Some answers for today’s crisis can be found in the Comité Champagne (CIVC)’s detailed 2025 sales analysis report, which was released at the end of May. In his foreword to the data analysis, Charles Goemaere, the CIVC’s General Director, explains the dire sales figures by an inflationary economic climate in France and an overstocking of the export markets, before inciting producers to prepare the future. He believes the solution to jumpstart the sales again lies in the “conquering of new markets, seducing new consumers, maintaining ambitious environmental goals and perpetuating a sustainable and solid organization model.” Goemaere concludes that “luckily, Champagne can count on the strength of its decades-old fundamental principles: resilience, openness toward the world, a strategy of growth through value, and of course the renown and the desirability of the Champagne appellation.”
France
This hopeful conclusion in a difficult time only tells part of the story. For instance, the French economy has indeed been stagnating since the country came out of the Covid-19 crisis, however, according to the official government figures, 2024 saw less inflation and more consumer spending than in 2023. An INSEE (the French National Institute of Statistics and Economic Studies) report sets the 2024 inflation rate at 2% compared to 4.9% in 2023 and 5.2% in 2022, while it points out that consumer spending increased from 0.6% YoY to 1.1% YoY between 2023 and 2024. Goemaere further justifies the waning sales on the morose geo-political climate, that has dampened people’s desire to celebrate, but this fails to acknowledge that France hosted the Olympics, an event that should have had champagne corks fly all through the summer. Yet this was not reflected in the French champagne sales, which fell from 127.3 million bottles in 2023 to 118.3 million bottles in 2024, amounting to a 7.1% YoY decrease. The French market remains Champagne’s largest, accounting for 45.5 percent of all sales amounting to 36% of the turnover.
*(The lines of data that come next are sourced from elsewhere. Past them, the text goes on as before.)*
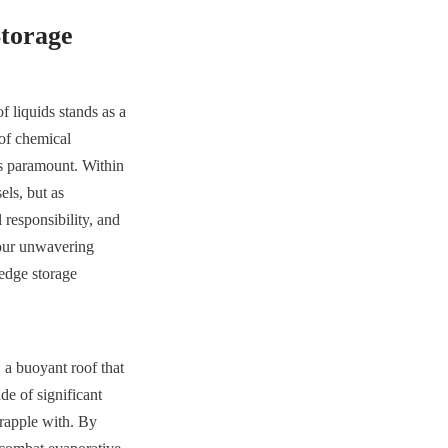
Storage
f liquids stands as a 
of chemical 
is paramount. Within 
ls, but as 
responsibility, and 
our unwavering 
edge storage 
a buoyant roof that 
e of significant 
rapple with. By 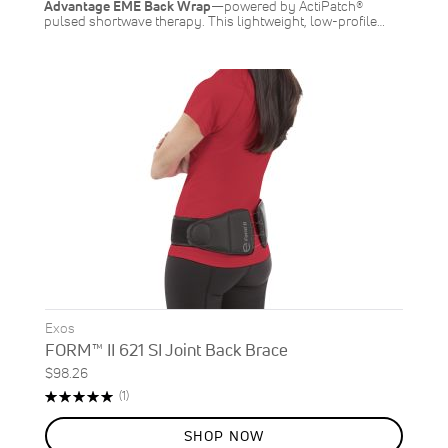
Advantage EME Back Wrap
—powered by ActiPatch®
pulsed shortwave therapy. This lightweight, low-profile…
Exos
FORM™ II 621 SI Joint Back Brace
$98.26
Rating:
Review
(1)
100%
SHOP NOW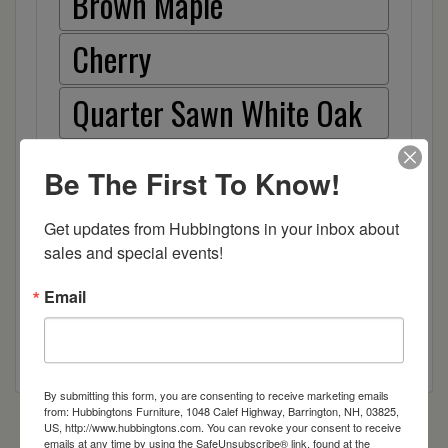
Brown Maple
Cherry
Quarter Sawn White Oak
Red Oak
Be The First To Know!
Hickory
Get updates from Hubbingtons in your inbox about 
sales and special events!
Wood
Email
By submitting this form, you are consenting to receive marketing emails
from: Hubbingtons Furniture, 1048 Calef Highway, Barrington, NH, 03825,
US, http://www.hubbingtons.com. You can revoke your consent to receive
emails at any time by using the SafeUnsubscribe® link, found at the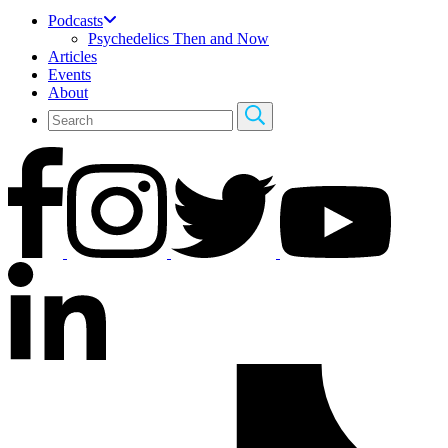
Podcasts
Psychedelics Then and Now
Articles
Events
About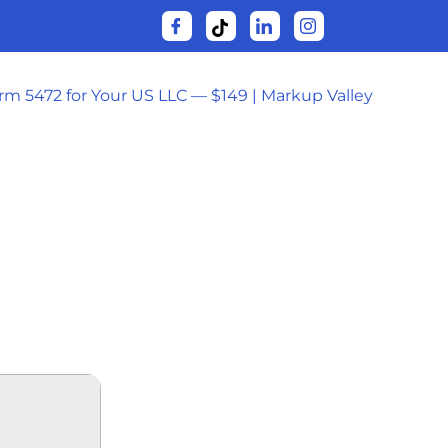
orm 5472 for Your US LLC — $149 | Markup Valley
USINESS 64
V]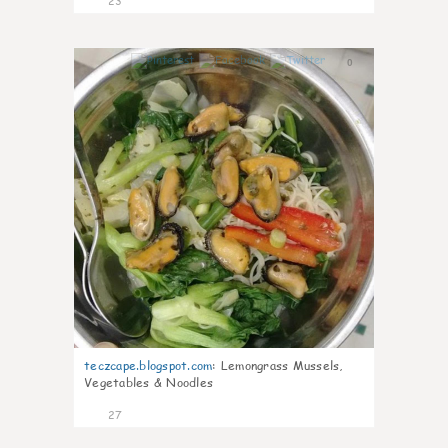
23
0
teczcape.blogspot.com
:
Lemongrass Mussels,
Vegetables & Noodles
27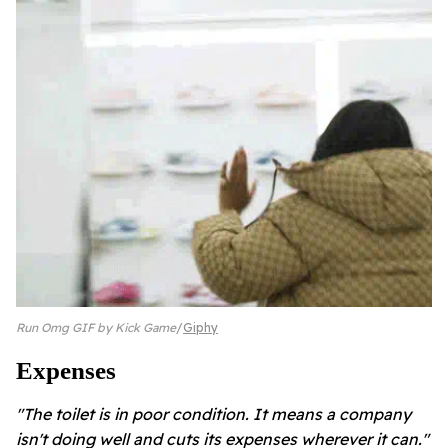
Run Omg GIF by Kick Game
Giphy
Expenses
"The toilet is in poor condition. It means a company
isn't doing well and cuts its expenses wherever it can."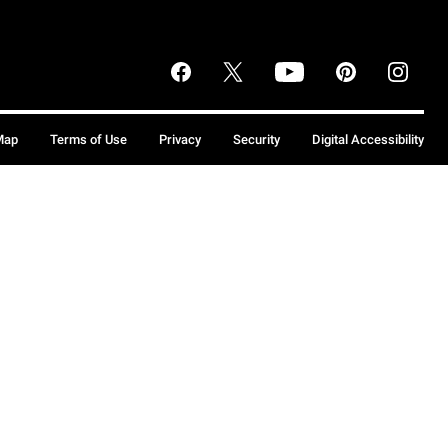
Map
Terms of Use
Privacy
Security
Digital Accessibility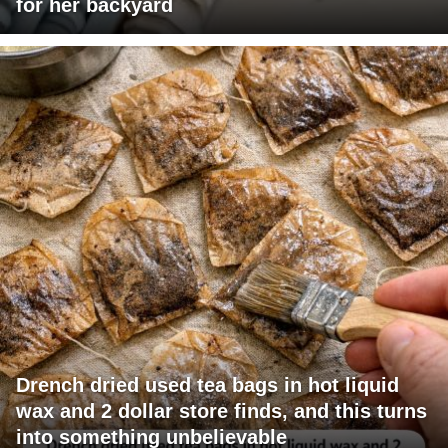
for her backyard
Drench dried used tea bags in hot liquid
wax and 2 dollar store finds, and this turns
into something unbelievable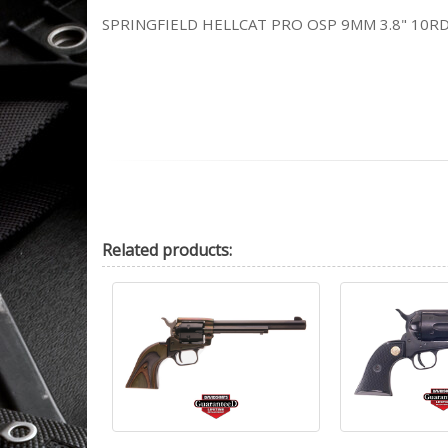
SPRINGFIELD HELLCAT PRO OSP 9MM 3.8" 10RD
Related
products: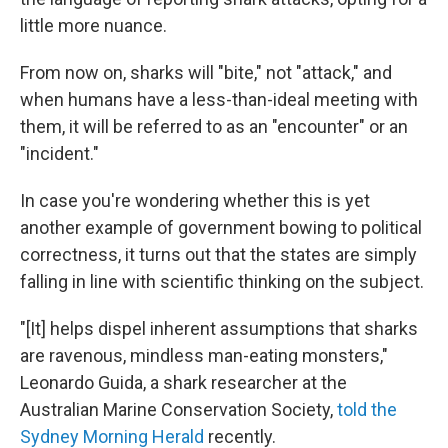
little more nuance.
From now on, sharks will "bite," not "attack," and
when humans have a less-than-ideal meeting with
them, it will be referred to as an "encounter" or an
"incident."
In case you're wondering whether this is yet
another example of government bowing to political
correctness, it turns out that the states are simply
falling in line with scientific thinking on the subject.
"[It] helps dispel inherent assumptions that sharks
are ravenous, mindless man-eating monsters,"
Leonardo Guida, a shark researcher at the
Australian Marine Conservation Society,
told the
Sydney Morning Herald
recently.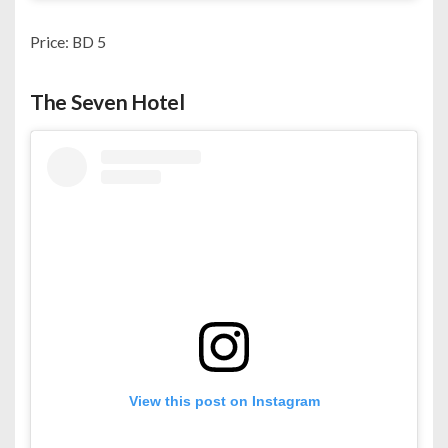
Price: BD 5
The Seven Hotel
View this post on Instagram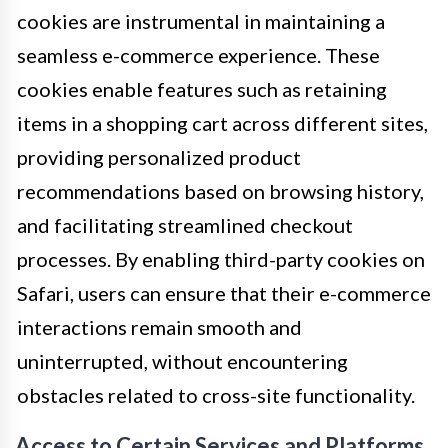
cookies are instrumental in maintaining a
seamless e-commerce experience. These
cookies enable features such as retaining
items in a shopping cart across different sites,
providing personalized product
recommendations based on browsing history,
and facilitating streamlined checkout
processes. By enabling third-party cookies on
Safari, users can ensure that their e-commerce
interactions remain smooth and
uninterrupted, without encountering
obstacles related to cross-site functionality.
Access to Certain Services and Platforms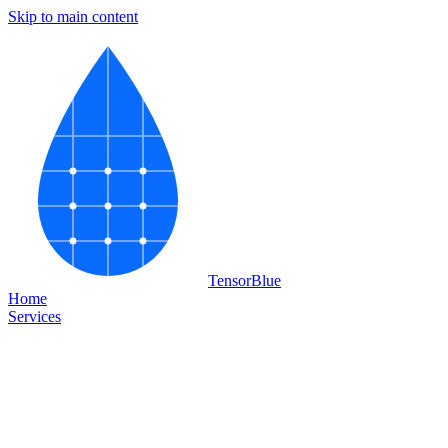
Skip to main content
Tensor
Blue
Home
Services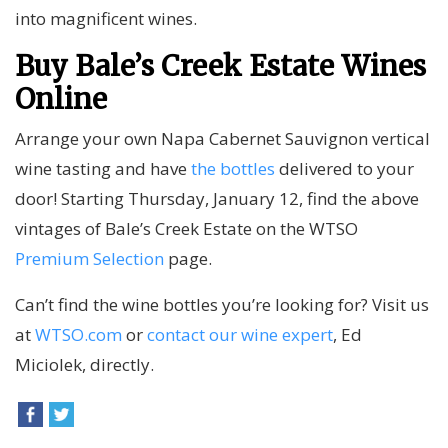
into magnificent wines.
Buy Bale’s Creek Estate Wines
Online
Arrange your own Napa Cabernet Sauvignon vertical
wine tasting and have
the bottles
delivered to your
door! Starting Thursday, January 12, find the above
vintages of Bale’s Creek Estate on the WTSO
Premium Selection
page.
Can’t find the wine bottles you’re looking for? Visit us
at
WTSO.com
or
contact our wine expert
, Ed
Miciolek, directly.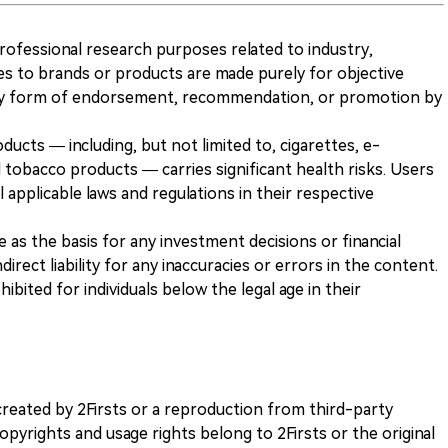
 professional research purposes related to industry,
es to brands or products are made purely for objective
any form of endorsement, recommendation, or promotion by
ducts — including, but not limited to, cigarettes, e-
 tobacco products — carries significant health risks. Users
 applicable laws and regulations in their respective
ve as the basis for any investment decisions or financial
direct liability for any inaccuracies or errors in the content.
ohibited for individuals below the legal age in their
k created by 2Firsts or a reproduction from third-party
opyrights and usage rights belong to 2Firsts or the original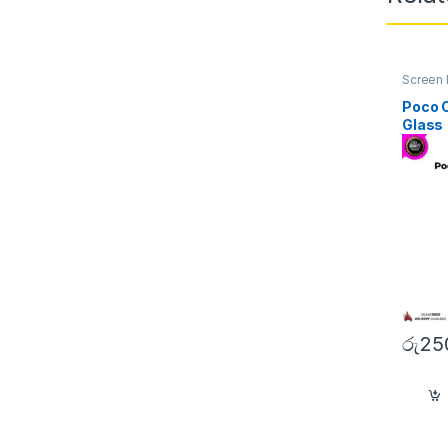
Screen 
Poco 
Glass
රු
25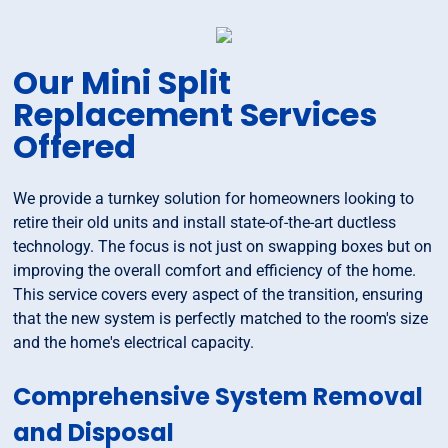
Our Mini Split
Replacement Services
Offered
We provide a turnkey solution for homeowners looking to
retire their old units and install state-of-the-art ductless
technology. The focus is not just on swapping boxes but on
improving the overall comfort and efficiency of the home.
This service covers every aspect of the transition, ensuring
that the new system is perfectly matched to the room's size
and the home's electrical capacity.
Comprehensive System Removal
and Disposal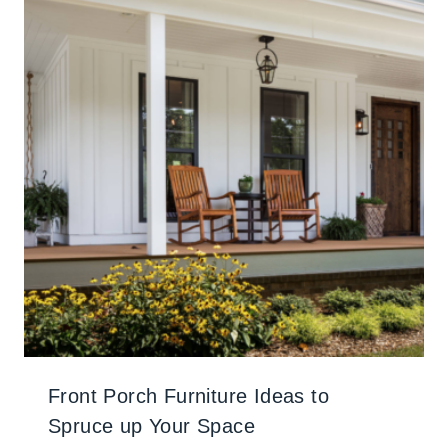
Front Porch Furniture Ideas to
Spruce up Your Space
A more comprehensive analysis clearly shows that the French market has declined by more than one third since 2010, when 185.1 million bottles were sold, and the 2025 figures show this trend is not about to be reversed. Sales figures from January to May show a further YoY decline of 6.5% (equaling a loss of 2.1 million bottles over the five-month period). A big reason for the French market’s downward spiral can be found in the collapse of champagne supermarket sales, where so-called entry-level cuvees have lost out big to other sparling wines. Champagne supermarket sales nosedived to a mere 26.6 million bottles (down by 10 percent compared to 2023). In the same period Prosecco supermarket sales increased by 9 percent to over 21 million bottles and crémant sales ended the year at 47 million bottles, up 1% compared to 2023 according to Agrimer data. Even the CIVC report admits that it is unlikely French champagne sales will rebound to the 2010 levels. This year they decided to blame the French more restraint alcohol consumption habits, but last year’s report admitted that a wider choice of sparkling wines competing with entry-level champagnes had lured away some regular champagne drinkers as well.